### PASSAGE TO READ:
Through a partnership called the Cha-Ching financial literacy programme Prudential has educated children in 4.5 million households about the importance of earning and budgeting
The global financial crisis brought the need for financial literacy firmly into focus. The growing Asian middle class is estimated at 1.9 billion and, against this backdrop of rising affluence, healthy financial habits are even more critical for families. Prudential has long been committed to enhancing financial literacy and, with programmes already in place for women and high school students, it wanted to extend its efforts to help parents keen to teach their children the basics about money.
To understand the financial literacy needs of children better, Prudential, working through The Prudence Foundation, first conducted research among parents in seven Asian markets about their children’s money management skills: only 13 per cent of parents were confident their children possessed the relevant skills. In August 2012, research specialists Cimigo produced a study on children in Hong Kong and the Philippines aged seven to 12, looking at their understanding and habits when it comes to money.
The survey found the children had developed good saving and spending habits, but they lacked the opportunity to learn and practise the important concepts of “earning” and “budgeting” as they relied heavily on their parents to meet their needs with pocket money.
“Asian parents tend to be overprotective of their children. But too much leniency in handing out pocket money or meeting their purchasing desires could be a missed opportunity to teach children sound money management skills, and to practice ‘delayed gratification’. Parents need to balance their need to indulge their children with teaching them lifelong money skills that will be important for their future,” said Dr. Timothy Leung, founding member of the Association of Psychological and Educational Counsellors of Asia.
Parents wanted more tools to support them, and television and the internet were cited as the best ways to engage children. Prudential recognised that it needed to create an initiative that would be entertaining but at the same time a respected educational programme.
To achieve maximum impact, Prudential entered into a creative partnership with Turner Broadcasting Asia Pacific to tap into the animation expertise of the Cartoon Network, the region’s top children’s channel. They recognised that TV and music were powerful mediums for connecting with children.
The initiative needed to develop an engaging and effective financial education programme for children and their parents, while also positioning Prudential as being focused on families and committed to improving Asian financial literacy. Asian families with children aged between seven and 12 were the target audience along with the teaching profession, educational NGOs and government.

### INFORMATION SUPPLIED:
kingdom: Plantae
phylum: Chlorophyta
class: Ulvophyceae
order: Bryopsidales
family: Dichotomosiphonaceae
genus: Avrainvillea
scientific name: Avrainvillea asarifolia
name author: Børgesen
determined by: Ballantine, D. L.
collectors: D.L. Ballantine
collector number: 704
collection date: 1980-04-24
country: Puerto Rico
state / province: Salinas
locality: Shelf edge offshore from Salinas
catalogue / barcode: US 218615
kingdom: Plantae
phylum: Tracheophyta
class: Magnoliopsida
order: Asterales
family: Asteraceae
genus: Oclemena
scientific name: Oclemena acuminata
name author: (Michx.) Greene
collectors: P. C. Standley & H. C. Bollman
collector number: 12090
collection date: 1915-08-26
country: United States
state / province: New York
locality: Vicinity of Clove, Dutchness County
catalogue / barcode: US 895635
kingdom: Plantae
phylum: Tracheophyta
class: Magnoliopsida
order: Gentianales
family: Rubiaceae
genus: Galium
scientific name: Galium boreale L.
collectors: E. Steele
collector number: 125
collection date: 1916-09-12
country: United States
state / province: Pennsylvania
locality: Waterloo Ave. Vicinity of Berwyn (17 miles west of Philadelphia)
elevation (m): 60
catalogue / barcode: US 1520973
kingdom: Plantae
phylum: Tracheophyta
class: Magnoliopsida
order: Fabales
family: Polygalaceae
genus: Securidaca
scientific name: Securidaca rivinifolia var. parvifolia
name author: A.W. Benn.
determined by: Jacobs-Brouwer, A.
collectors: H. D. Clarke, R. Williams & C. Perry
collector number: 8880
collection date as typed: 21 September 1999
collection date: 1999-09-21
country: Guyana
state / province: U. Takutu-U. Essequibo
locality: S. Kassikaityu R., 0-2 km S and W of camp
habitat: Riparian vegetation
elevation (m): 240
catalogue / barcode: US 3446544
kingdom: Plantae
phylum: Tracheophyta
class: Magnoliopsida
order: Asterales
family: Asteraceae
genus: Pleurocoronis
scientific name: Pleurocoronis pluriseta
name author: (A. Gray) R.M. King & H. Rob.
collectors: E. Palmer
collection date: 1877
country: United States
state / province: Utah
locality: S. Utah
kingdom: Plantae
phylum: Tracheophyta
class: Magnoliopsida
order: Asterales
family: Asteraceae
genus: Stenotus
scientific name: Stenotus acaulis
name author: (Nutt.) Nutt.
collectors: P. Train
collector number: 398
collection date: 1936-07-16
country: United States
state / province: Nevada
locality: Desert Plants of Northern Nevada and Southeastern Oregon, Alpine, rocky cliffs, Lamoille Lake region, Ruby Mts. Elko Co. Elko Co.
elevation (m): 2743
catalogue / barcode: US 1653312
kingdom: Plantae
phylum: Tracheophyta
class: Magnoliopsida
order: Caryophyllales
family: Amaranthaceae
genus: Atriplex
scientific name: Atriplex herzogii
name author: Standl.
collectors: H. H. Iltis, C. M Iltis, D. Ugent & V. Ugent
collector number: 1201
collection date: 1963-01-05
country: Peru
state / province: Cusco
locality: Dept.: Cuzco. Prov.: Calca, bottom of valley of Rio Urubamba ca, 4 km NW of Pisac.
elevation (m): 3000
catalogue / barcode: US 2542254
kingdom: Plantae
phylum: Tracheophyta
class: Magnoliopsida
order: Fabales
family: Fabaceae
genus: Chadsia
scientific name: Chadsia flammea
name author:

### JOBS:
- A) In the text about the Cha-Ching financial literacy program, rewrite the paragraph beginning "To understand the financial literacy needs" as a short bulleted list that keeps its main facts.
- B) According to the text about the Cha-Ching financial literacy program, which company did Prudential partner with to draw on the Cartoon Network's animation expertise?
- C) Continue the text about the Cha-Ching financial literacy program from the point where it stops.

### ANSWERS GIVEN:
- A)
- Working through The Prudence Foundation, Prudential surveyed parents in seven Asian markets about their children's money management skills.
- Only 13 percent of those parents were confident their children had the relevant skills.
- In August 2012, research specialists Cimigo produced a study of children aged seven to 12 in Hong Kong and the Philippines, examining their understanding of money and their habits with it.

- B) Turner Broadcasting Asia Pacific.

- C)
To ensure that content was relevant and age-appropriate, Prudential consulted award winning education expert, Dr Alice Wilder. With her expertise, Prudential adopted the “edutainment” philosophy, which holds that children learn through play and personal experience. Songs and mnemonics, repetition of concepts, real life scenarios and narratives were developed as a way of engaging children to practise money skills.
Objectives and Delivery
The resulting programme was the Cha-Ching Money Smart Kids financial literacy programme which aimed to provide a platform for parents to discuss responsible money management with their children. This initiative – the first multi-country, multi-platform musical animation programme in Asia – helped children learn about four fundamental monetary concepts: earn, save, spend and donate.
Each three-minute animated music video featured the six characters of the Cha-Ching band, each with a different approach to money management. The music videos, featuring songs with lyrics and enhanced sub-titles that children could sing along to, aired on the Cartoon Network in seven Asian countries on weekdays after school and on weekend mornings. In 2012, online episodes were produced with subtitles in Bahasa, Chinese, Vietnamese and Thai.
In total, TV, a website and mobile games and applications were mobilised in the cause of financial literacy. The website www.cha-ching.com features playbacks of the music videos, online games that get children to make money decisions and a dedicated section for parents and teachers with activities that can be downloaded at home. Mobile applications such as the Pocket Money Manager combine the four money concepts in easy-to-use tools to help children track their money cycle.
Following positive feedback and research that underlined the impact of the first phase, Prudential commissioned a second series in 2012-13 which led with music videos and activities aiming to build children’s understanding of the concepts of budgeting, credit and investing.
In addition, a new online game, Cha-Ching Saver World Tour, was launched on the website to encourage children to learn through play.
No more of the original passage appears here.